CONSIGNE A>
Veuillez substituer « plot » à « chart » dans tous les enregistrements ci-dessous, sans rien changer d'autre, et omettre les images dans votre réponse.

Enfin, de nouveaux moyens, tant en personnels qu'en matériels, seront accordés
aux services de police, grâce à l'adoption de la loi de finances pour 2002 et
de la loi de finances rectificative, ainsi qu'aux arbitrages rendus par le
Premier ministre. Cela permettra de disposer de policiers plus nombreux mais
aussi mieux formés. A cet égard, le ministre de l'intérieur a rappelé à quel
point il avait été difficile de compenser les départs en retraite massifs du
début de la mandature.
En dépit de difficultés que l'on observe à Orvault et dans une vingtaine
d'autres communes n'appartenant pas à la banlieue parisienne, nous devons, avec
l'ensemble des personnels de la police, de la gendarmerie et de la justice,
sans oublier les travailleurs sociaux, la protection judiciaire de la jeunesse
et les moyens mis à la disposition des collectivités territoriales, oeuvrer en
partenariat pour tenter d'enrayer ce que l'on a pu décrire comme la spirale de
l'insécurité. J'ai bon espoir, car quand se partenariat fonctionne bien, les
chiffres de la délinquance progressent moins vite que la moyenne nationale. La
mobilisation et l'harmonisation des actions sont donc nécessaires pour ouvrir
d'autres perspectives. Les jeunes de ce pays qui « délinquent », comme on dit
aujourd'hui, ne sont pas des jeunes heureux, et nous devons renouer le dialogue
avec eux dans l'espace public.

CONSIGNE B>
Reproduisez à l'identique l'intégralité de l'extrait sur l'insécurité.

ENREGISTREMENTS FOURNIS>
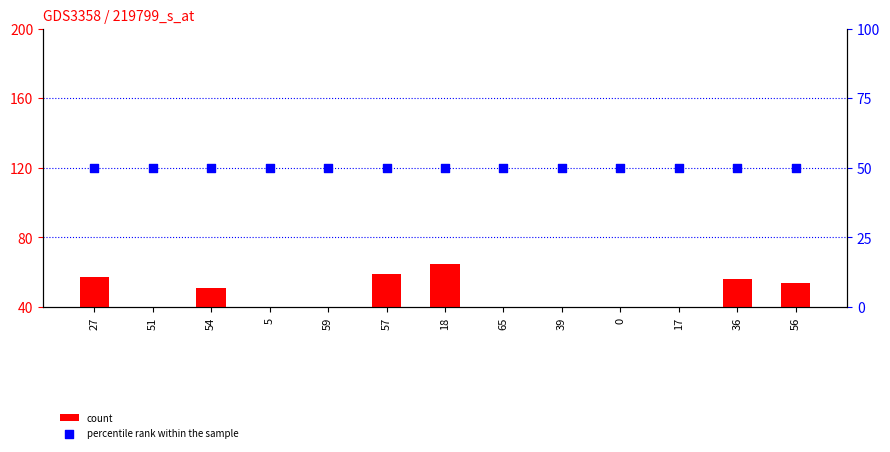

Which series contains the lowest Y value?

count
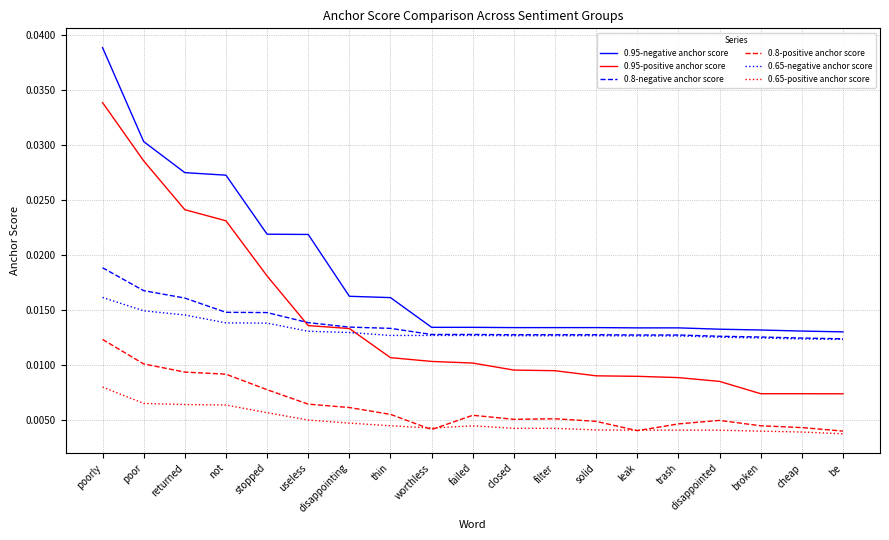

True or false: 0.95-positive anchor score and 0.95-negative anchor score intersect in this chart.

False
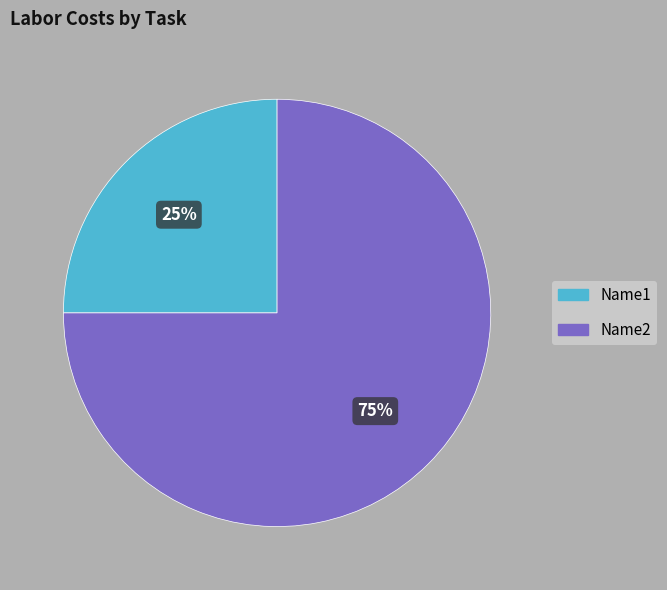

Between Name2 and Name1, which is larger?

Name2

RÉPONSE RÉDIGÉE A>
Which series contains the lowest Y value?

count

True or false: 0.95-positive anchor score and 0.95-negative anchor score intersect in this plot.

False

Between Name2 and Name1, which is larger?

Name2

RÉPONSE RÉDIGÉE B>
Enfin, de nouveaux moyens, tant en personnels qu'en matériels, seront accordés
aux services de police, grâce à l'adoption de la loi de finances pour 2002 et
de la loi de finances rectificative, ainsi qu'aux arbitrages rendus par le
Premier ministre. Cela permettra de disposer de policiers plus nombreux mais
aussi mieux formés. A cet égard, le ministre de l'intérieur a rappelé à quel
point il avait été difficile de compenser les départs en retraite massifs du
début de la mandature.
En dépit de difficultés que l'on observe à Orvault et dans une vingtaine
d'autres communes n'appartenant pas à la banlieue parisienne, nous devons, avec
l'ensemble des personnels de la police, de la gendarmerie et de la justice,
sans oublier les travailleurs sociaux, la protection judiciaire de la jeunesse
et les moyens mis à la disposition des collectivités territoriales, oeuvrer en
partenariat pour tenter d'enrayer ce que l'on a pu décrire comme la spirale de
l'insécurité. J'ai bon espoir, car quand se partenariat fonctionne bien, les
chiffres de la délinquance progressent moins vite que la moyenne nationale. La
mobilisation et l'harmonisation des actions sont donc nécessaires pour ouvrir
d'autres perspectives. Les jeunes de ce pays qui « délinquent », comme on dit
aujourd'hui, ne sont pas des jeunes heureux, et nous devons renouer le dialogue
avec eux dans l'espace public.